#### What is being asked
Copy every line of the following records verbatim, keeping each line as it appears.

*** Begin section ***

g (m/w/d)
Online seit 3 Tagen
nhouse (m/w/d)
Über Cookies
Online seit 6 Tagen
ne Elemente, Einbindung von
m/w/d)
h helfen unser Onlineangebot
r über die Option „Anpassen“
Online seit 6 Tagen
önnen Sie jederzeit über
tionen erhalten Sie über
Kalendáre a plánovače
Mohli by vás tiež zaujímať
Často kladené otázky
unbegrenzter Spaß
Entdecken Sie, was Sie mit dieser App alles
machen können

*** End section ***

#### Task output
g (m/w/d)
Online seit 3 Tagen
nhouse (m/w/d)
Über Cookies
Online seit 6 Tagen
ne Elemente, Einbindung von
m/w/d)
h helfen unser Onlineangebot
r über die Option „Anpassen“
Online seit 6 Tagen
önnen Sie jederzeit über
tionen erhalten Sie über
Kalendáre a plánovače
Mohli by vás tiež zaujímať
Často kladené otázky
unbegrenzter Spaß
Entdecken Sie, was Sie mit dieser App alles
machen können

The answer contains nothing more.